In WhatsApp messages shared with The Standard, most of the victims said they only gain access to their phones when hospitalised after sustaining injuries in battle. Their communications are desperate pleas for help. All were trapped while searching for employment and have urged their colleague who escaped to raise awareness in Kenya to save their lives.

Thousands of Ukrainians attend a rally to demand the release of Ukrainian POWs, still held in Russian captivity in Kyiv, Ukraine, on October 25, 2025. [AFP]
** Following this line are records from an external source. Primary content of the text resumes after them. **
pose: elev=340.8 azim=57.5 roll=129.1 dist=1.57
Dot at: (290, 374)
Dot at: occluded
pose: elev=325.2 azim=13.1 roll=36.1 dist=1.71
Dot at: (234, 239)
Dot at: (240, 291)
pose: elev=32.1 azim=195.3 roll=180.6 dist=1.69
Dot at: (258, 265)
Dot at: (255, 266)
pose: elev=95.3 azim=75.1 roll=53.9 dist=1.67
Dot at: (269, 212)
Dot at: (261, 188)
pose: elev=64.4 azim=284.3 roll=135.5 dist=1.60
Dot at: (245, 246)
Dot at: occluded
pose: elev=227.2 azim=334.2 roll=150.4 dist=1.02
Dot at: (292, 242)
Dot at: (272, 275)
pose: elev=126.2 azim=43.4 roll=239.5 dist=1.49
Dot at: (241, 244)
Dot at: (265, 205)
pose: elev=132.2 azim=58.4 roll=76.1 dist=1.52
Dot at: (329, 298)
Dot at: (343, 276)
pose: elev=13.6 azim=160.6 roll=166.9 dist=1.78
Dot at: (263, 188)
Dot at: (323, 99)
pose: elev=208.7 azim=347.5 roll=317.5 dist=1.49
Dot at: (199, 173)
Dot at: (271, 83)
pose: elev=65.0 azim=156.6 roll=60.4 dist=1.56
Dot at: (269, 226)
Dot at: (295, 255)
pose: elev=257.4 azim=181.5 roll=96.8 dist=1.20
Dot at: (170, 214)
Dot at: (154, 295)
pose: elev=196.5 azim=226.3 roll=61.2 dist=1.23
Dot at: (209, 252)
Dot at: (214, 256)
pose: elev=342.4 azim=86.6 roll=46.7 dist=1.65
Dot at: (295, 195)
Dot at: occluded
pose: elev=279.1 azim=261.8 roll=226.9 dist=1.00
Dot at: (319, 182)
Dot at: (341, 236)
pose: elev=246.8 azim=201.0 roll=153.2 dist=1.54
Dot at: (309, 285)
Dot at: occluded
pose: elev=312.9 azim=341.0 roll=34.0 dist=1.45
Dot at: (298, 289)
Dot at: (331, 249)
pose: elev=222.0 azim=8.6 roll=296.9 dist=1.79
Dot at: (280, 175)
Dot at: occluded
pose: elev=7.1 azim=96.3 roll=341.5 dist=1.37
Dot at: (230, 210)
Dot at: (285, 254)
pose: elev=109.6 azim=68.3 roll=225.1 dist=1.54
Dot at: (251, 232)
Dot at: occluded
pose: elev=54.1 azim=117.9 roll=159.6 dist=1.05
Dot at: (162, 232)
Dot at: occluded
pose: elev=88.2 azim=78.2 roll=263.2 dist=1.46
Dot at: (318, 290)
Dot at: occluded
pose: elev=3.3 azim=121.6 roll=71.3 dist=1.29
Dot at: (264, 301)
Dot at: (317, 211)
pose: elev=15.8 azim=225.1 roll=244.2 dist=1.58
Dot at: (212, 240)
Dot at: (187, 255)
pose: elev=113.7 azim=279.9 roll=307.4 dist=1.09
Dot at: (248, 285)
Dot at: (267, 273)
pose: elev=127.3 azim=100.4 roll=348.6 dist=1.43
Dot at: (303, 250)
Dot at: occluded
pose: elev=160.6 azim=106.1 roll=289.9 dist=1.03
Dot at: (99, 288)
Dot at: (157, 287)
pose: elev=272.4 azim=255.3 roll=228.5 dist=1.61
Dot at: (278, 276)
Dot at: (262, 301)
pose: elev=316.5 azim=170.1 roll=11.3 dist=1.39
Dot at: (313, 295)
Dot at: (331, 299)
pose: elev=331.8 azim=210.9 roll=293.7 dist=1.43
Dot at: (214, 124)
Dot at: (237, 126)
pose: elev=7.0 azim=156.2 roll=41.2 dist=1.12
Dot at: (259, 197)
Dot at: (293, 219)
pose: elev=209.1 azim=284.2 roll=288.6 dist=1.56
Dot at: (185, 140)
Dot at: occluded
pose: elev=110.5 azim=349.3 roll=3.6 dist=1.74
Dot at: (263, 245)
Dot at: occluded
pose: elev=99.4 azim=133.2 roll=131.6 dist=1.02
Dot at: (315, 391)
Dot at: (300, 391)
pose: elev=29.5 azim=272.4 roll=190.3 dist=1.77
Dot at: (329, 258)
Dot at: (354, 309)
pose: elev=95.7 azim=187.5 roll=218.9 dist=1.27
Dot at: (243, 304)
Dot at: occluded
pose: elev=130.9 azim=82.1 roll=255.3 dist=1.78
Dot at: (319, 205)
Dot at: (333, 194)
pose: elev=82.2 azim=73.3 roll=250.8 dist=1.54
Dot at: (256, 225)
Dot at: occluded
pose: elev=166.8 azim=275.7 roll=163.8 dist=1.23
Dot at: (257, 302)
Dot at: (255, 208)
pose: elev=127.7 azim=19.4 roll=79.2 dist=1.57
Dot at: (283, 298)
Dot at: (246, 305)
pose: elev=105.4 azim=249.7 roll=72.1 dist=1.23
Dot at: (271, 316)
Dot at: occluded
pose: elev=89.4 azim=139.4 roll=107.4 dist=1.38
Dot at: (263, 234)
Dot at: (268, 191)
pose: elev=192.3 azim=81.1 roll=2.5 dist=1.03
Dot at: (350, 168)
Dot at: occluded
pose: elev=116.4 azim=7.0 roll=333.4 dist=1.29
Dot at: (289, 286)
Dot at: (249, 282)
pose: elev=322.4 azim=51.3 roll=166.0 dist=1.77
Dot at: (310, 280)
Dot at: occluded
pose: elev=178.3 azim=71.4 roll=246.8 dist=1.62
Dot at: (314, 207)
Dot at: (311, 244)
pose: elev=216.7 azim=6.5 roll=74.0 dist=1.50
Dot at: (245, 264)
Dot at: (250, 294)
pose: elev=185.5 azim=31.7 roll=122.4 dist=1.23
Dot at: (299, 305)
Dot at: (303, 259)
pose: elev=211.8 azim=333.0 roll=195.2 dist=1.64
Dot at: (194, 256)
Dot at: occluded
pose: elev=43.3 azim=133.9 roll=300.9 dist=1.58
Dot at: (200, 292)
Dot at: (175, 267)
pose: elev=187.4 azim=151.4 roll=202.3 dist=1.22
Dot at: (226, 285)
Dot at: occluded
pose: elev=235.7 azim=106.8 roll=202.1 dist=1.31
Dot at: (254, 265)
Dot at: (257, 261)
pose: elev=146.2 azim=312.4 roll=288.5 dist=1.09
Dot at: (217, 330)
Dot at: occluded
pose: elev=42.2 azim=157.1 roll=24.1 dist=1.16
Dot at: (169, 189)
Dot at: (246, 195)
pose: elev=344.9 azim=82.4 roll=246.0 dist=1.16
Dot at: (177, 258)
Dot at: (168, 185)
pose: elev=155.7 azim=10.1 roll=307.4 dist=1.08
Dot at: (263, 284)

“But sema vile ulidanganywa, vile watu wamekufa, vile they lie about taking only former KDF, tell them almost all are civilians with no military training, tell them about Festus, tell them about front line, tell them pesa they made guys sign stuff to make them transfer one million to the agents,” one of the men wrote on WhatsApp.

From the chats, it appears that more than 100 Kenyans may have been injured on the frontlines in the past four months alone, with deaths numbering in the hundreds.

The conscripts also accuse a man named Festus, a Nairobi resident alleged to assist Russian syndicates, of luring unemployed Kenyans with fake job offers before coercing them into joining the war.

Strict surveillance in Russian military hospitals, coupled with language barriers, has made it nearly impossible for them to contact the Kenyan embassy in Moscow. They are only allowed to use their phones briefly each day, which is how they manage to send messages via WhatsApp.

The Standard is also in possession of copies of visa notification forms issued to five Kenyans forced to serve on the frontlines. Details of the forms, issued at the Russian Embassy in Nairobi, indicate that their visas were single-entry tourist types valid for no more than two months.

A visa issued to Reuben Wangari Ndung’u shows he was permitted to stay in Russia from 8 August to 6 October 2025. Ndung’u, who our source says is now on the frontlines, was born on 30 December 1996 and applied for the visa on 4 August 2025. His passport number is listed as AK0833055.

Another Kenyan, Samuel Maina Kariuki, was granted permission to stay in Russia from 11 August to 9 October 2025. According to our source, Kariuki remains on the frontlines. His details show he was born on 20 September 1994, with passport number CK81614.

For David Kuloba Shitanda, his visa permitted entry from 8 July to 5 September 2025. Born on 10 January 2003, he appears to be the youngest among them. His passport number is AK1253733.

Jobick Orima Otieno was issued a two-month tourist visa from 11 August to 9 October 2025. Born on 18 February 2001, his passport number is CK187519.

Tariq Ismail Ahmed was issued a visa valid from 11 August 2025 until October 2025. His details show he was born on 12 February 2000.

All five men are currently serving on the frontlines of Russia’s war against Ukraine.

These revelations, along with last month’s arrest and arraignment of a man suspected of operating employment agencies involved in the scam — Edward Gituku — and the exit of Russian national Mikhail Lyapin, have shed light on previously unknown networks targeting Kenyans as conscripts in the Russian war effort.

A simple online search for “Africans in the Russia-Ukraine war” yields dozens of tragic accounts of youths lured to Russia with false promises of employment or scholarships.

Closer to home, 21 men who had been housed in Kitengela while awaiting transit to Russia claimed that a monthly salary of at least Sh250,000 had been dangled to them as bait to leave the country.

Following Gituku’s arrest, police said two Kenyans had recently returned from Russia, with one currently admitted at Kenyatta National Hospital (KNH).

Police sources indicated that the operation occurred just hours before several victims were scheduled to depart for Russia.